Current Magazine

Can Pakistan Put the Spot-fixing Scandal Behind Them with Victory Over England, the World’s Best Cricket Team?

By Periscope @periscopepost
Can Pakistan put the spot-fixing scandal behind them with victory over England, the world’s best cricket team?

Pakistani bowler Saeed Ajmal (r). Photo credit: Paddynapper

The England cricket team, ranked number one in the world, is preparing to do battle with Pakistan in the first test series between the nations since the notorious spot-fixing betting scandal in the summer of 2010. The three-match clash, which begins on Tuesday, promises to be fiery affair, and sports commentators have rushed in to advise England how to approach the tricky series which is taking place in Abu Dhabi and Dubai.

Pakistan lost three players to the spot-fixing scandal in former captain Salman Butt and their two main bowlers, Mohammad Amir and Mohammad Asif. But they have quickly rebounded; they won six of seven tests in 2011. In Saeed Ajmal they have arguably the best bowler in the world and they enter the series on a high, having turned heads in the recent win over Sri Lanka.

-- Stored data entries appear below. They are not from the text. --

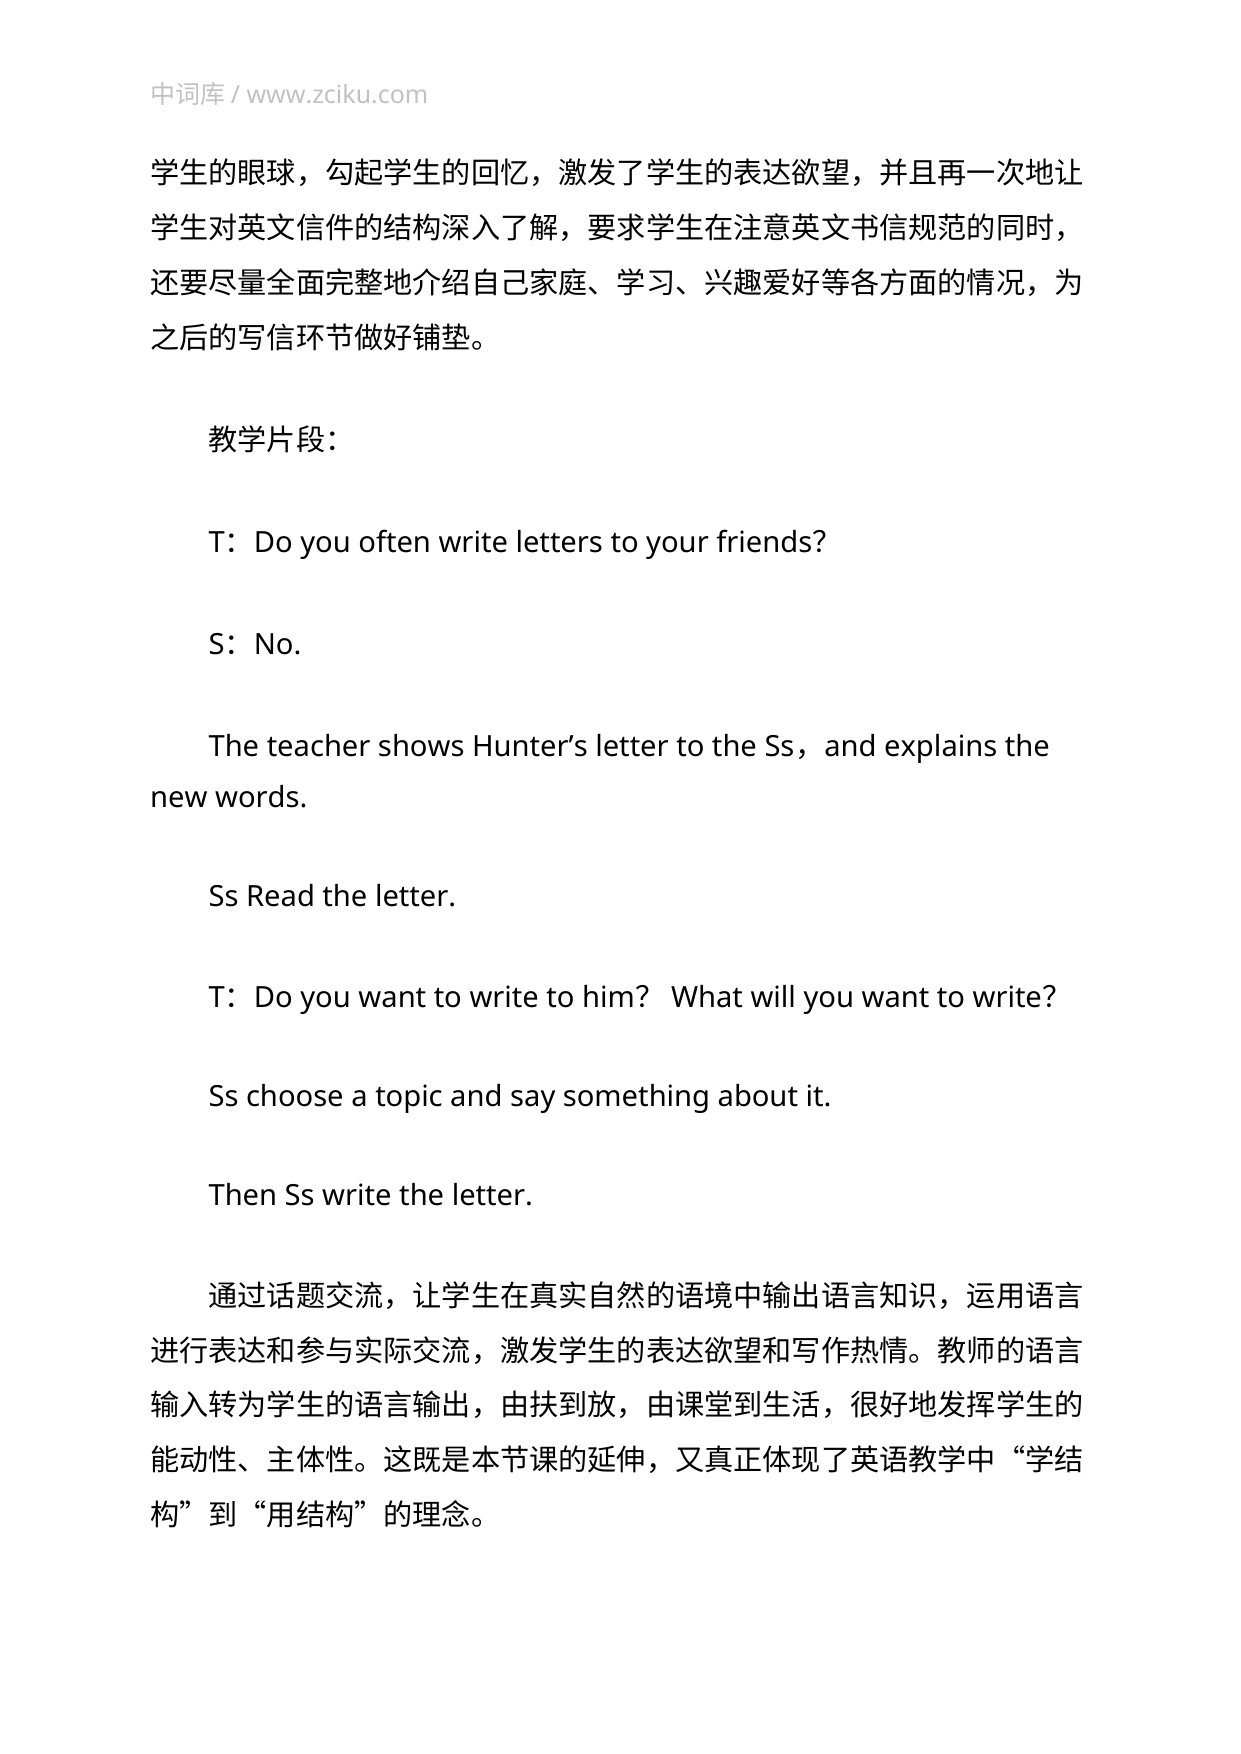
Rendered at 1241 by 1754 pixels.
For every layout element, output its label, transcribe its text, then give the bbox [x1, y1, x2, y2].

text Then Ss write the letter. [150, 1174, 1090, 1213]
text Ss choose a topic and say something about it. [150, 1075, 1090, 1115]
text Ss Read the letter. [150, 875, 1090, 914]
text 教学片段： [150, 416, 1090, 459]
text T：Do you often write letters to your friends？ [150, 518, 1090, 561]
text The teacher shows Hunter’s letter to the Ss，and explains the new words. [150, 722, 1090, 816]
text T：Do you want to write to him？ What will you want to write？ [150, 973, 1090, 1016]
text 通过话题交流，让学生在真实自然的语境中输出语言知识，运用语言进行表达和参与实际交流，激发学生的表达欲望和写作热情。教师的语言输入转为学生的语言输出，由扶到放，由课堂到生活，很好地发挥学生的能动性、主体性。这既是本节课的延伸，又真正体现了英语教学中“学结构”到“用结构”的理念。 [150, 1272, 1090, 1534]
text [150, 150, 1090, 357]
text S：No. [150, 620, 1090, 663]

How England bat against Ajmal and Gul is the key. In The Daily Telegraph, ex-England skipper Michael Vaughan said that “If we want an England-Pakistan series to be smooth sailing and without talking points, then we are asking for the wrong thing. Pakistan bring passion and controversy to cricket. England are the best in the world. It is a clash we should be looking forward to seeing.” Vaughan encouraged England to maintain their aggressive approach to the game: “Aggression is not all about being lippy. England are aggressive in other ways. In the field it is with their body language and the way they hunt in packs. They crowd the batsman and constantly throw the ball in to the keeper which annoys the opposition and keeps them on the back foot.” Vaughan suggested that England’s superior fielding and running between the wickets “will be worth a 70-run head start over Pakistan.” But he warned that Pakistan are certainly a dangerous outfit: “For the first time in a few years England face an attack capable of taking 20 wickets. Last winter Australia were in transition and in the summer India were poor. You never felt they had 20 wickets in them. Pakistan are different and things will not go England’s way all the time.” Vaughan insisted that how well England’s batsmen play Pakistan bowlers Saeed Ajmal and Umar Gul “when it is spinning and reversing, as it will in this series” will decide who wins the series.

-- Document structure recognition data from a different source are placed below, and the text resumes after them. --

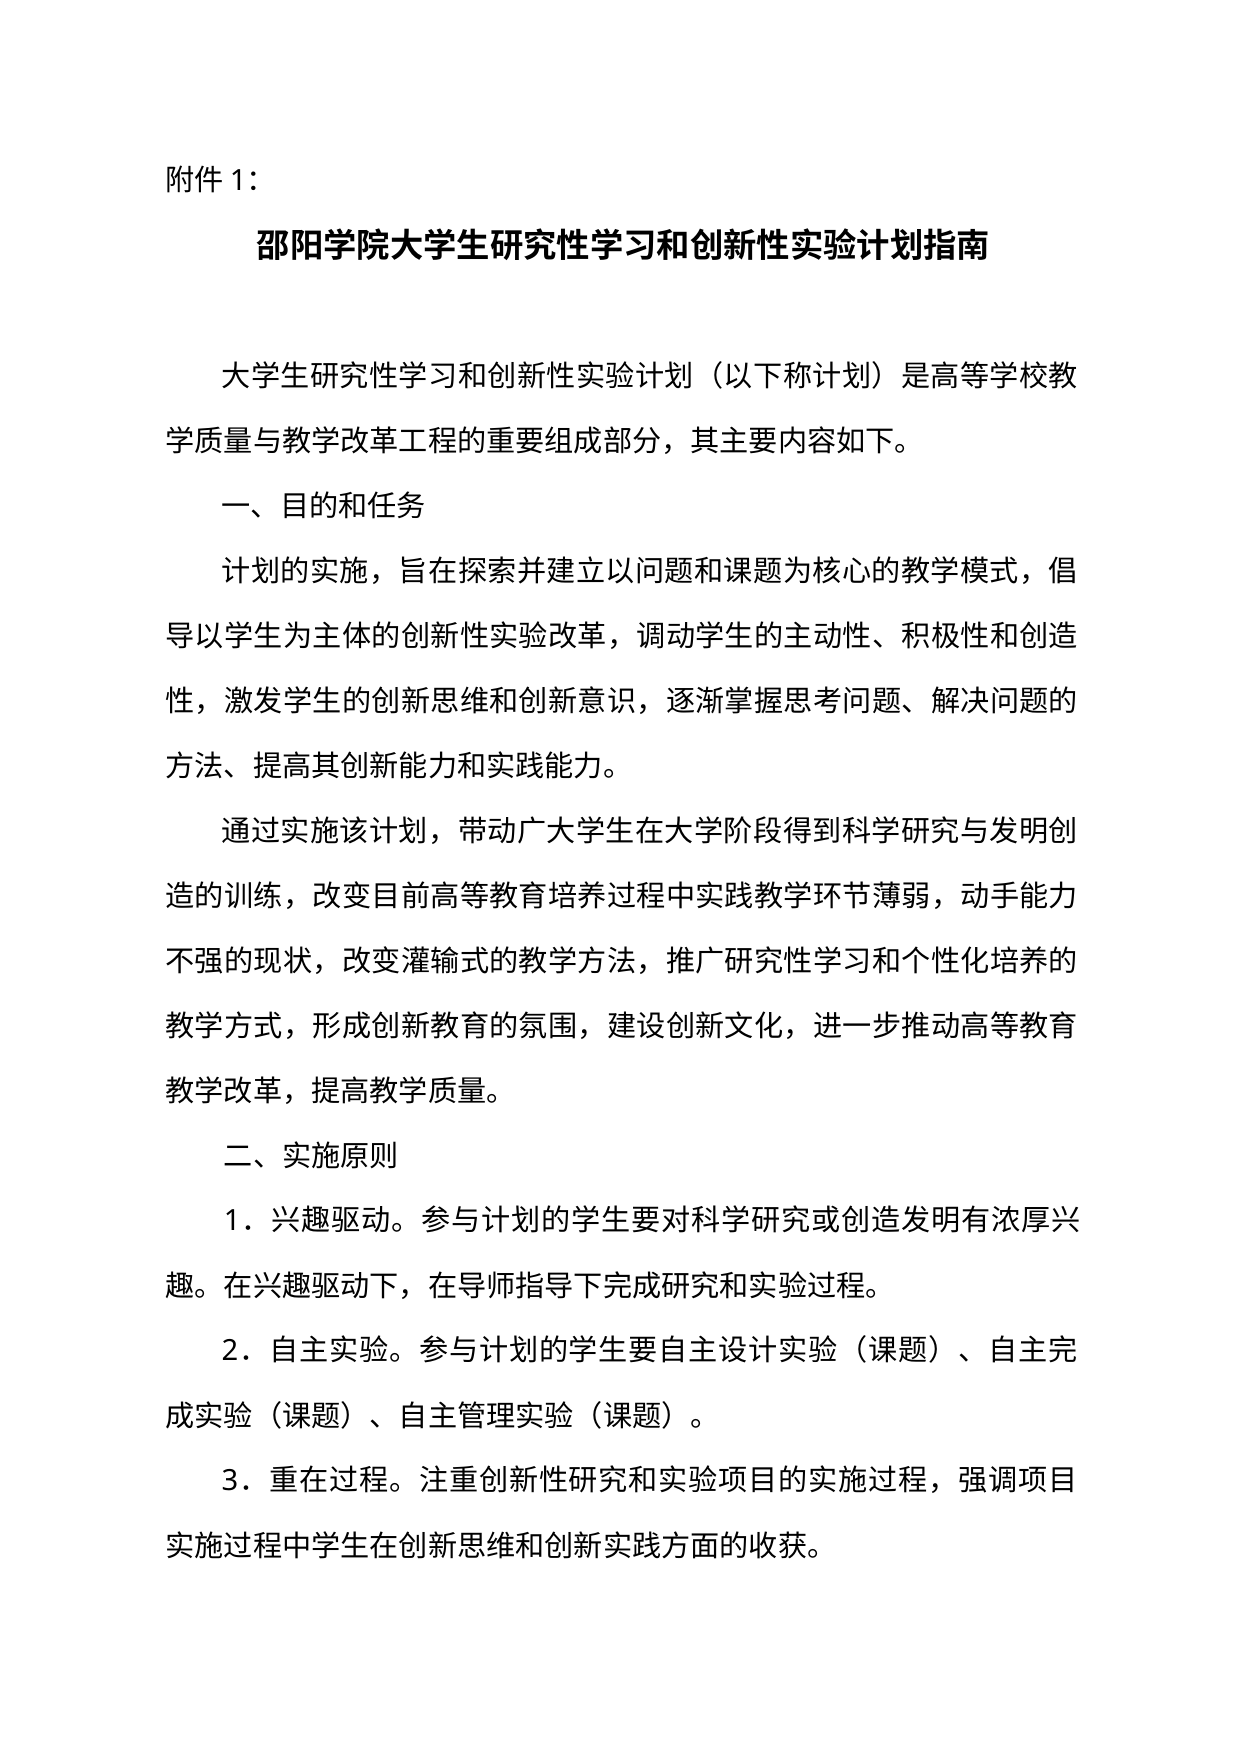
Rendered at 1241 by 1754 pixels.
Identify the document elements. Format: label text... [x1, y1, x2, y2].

text 3．重在过程。注重创新性研究和实验项目的实施过程，强调项目实施过程中学生在创新思维和创新实践方面的收获。 [165, 1446, 1081, 1576]
text 1．兴趣驱动。参与计划的学生要对科学研究或创造发明有浓厚兴趣。在兴趣驱动下，在导师指导下完成研究和实验过程。 [165, 1186, 1081, 1316]
text 2．自主实验。参与计划的学生要自主设计实验（课题）、自主完成实验（课题）、自主管理实验（课题）。 [165, 1316, 1081, 1446]
text 二、实施原则 [165, 1121, 1081, 1186]
text 大学生研究性学习和创新性实验计划（以下称计划）是高等学校教学质量与教学改革工程的重要组成部分，其主要内容如下。 [165, 341, 1081, 471]
text 通过实施该计划，带动广大学生在大学阶段得到科学研究与发明创造的训练，改变目前高等教育培养过程中实践教学环节薄弱，动手能力不强的现状，改变灌输式的教学方法，推广研究性学习和个性化培养的教学方式，形成创新教育的氛围，建设创新文化，进一步推动高等教育教学改革，提高教学质量。 [165, 796, 1081, 1121]
text 一、目的和任务 [165, 471, 1081, 536]
text 邵阳学院大学生研究性学习和创新性实验计划指南 [165, 211, 1081, 276]
text 计划的实施，旨在探索并建立以问题和课题为核心的教学模式，倡导以学生为主体的创新性实验改革，调动学生的主动性、积极性和创造性，激发学生的创新思维和创新意识，逐渐掌握思考问题、解决问题的方法、提高其创新能力和实践能力。 [165, 536, 1081, 796]
text 附件1： [165, 146, 1081, 211]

Tricky wickets and empty seats. At The Guardian’s The Sport Blog, Vic Marks said England’s success of failure rests on how they cope with the subcontinental pitches – “patience will be required and much canniness” – and the relatively empty stadiums which await them in the United Arab Emirates. “England are used to playing in front of big crowds which, to their great good fortune, is usually the case at home and was the case in Australia last winter (except when they were winning with ridiculous ease). A big audience gives an automatic adrenaline rush. Here England will be appearing in front of many pale blue plastic bucket-seats. Strauss said the novelty of playing at a new venue and the fact that his team have had a good break would ensure that they will be buzzing with excitement. That may well be the case on day one and two of the series, but what about days 13 and 14? England will have to generate their own excitement. As a venue, the United Arab Emirates may spawn one of the most destructive factors on any cricket tour.”

England are battle-hardened warriors. Ex-England international and leading commentator Geoffrey Boycott wondered if England have the got the “ambition, ability and mental toughness? That is what it takes to be the best over a long period. Sport is littered with teams and individuals who stayed at the top only fleetingly, which is a warning to England.” He warned that captain Andrew Strauss’s men “will have their hands full in this series because Pakistan have been playing well lately.” But Boycott reminded that “England are tough nuts. They are talented and have had a lot of success recently. Those England players know how to grind out results and when the going gets tough, they are very capable of digging deep. England did not get to be the No 1 team in the world by being lucky. They got there on character and ability. Most of them are battle-hardened.”

A Pakistan series win would boost the game of test cricket. Laurence Booth at The Daily Mail’s Top Spin blog said that, for the good of the game of test cricket, “Pakistan needs to win this one.” “And before you wonder whether this English columnist has taken leave of whatever of his senses remained, consider this: Test cricket, if it is to convince an increasingly sceptical world of its relevance, needs to remain on the tip of our tongues – Pakistani, English and everyone else’s.” For that to happen, argued Booth, it needs to remain fiercely competitive: “If Test cricket is to allay fears that it could one day be the exclusive plaything of England, South Africa, India and Australia, it needs another name in the top-of-the-table mix. Since Sri Lanka have won one out of 17 since Muttiah Muralitharan retired from Tests, that name can only be Pakistan. Throw in the desperate need for Misbah-ul-Haq’s side to put the spot-fixing horror behind them, and you get the drift.”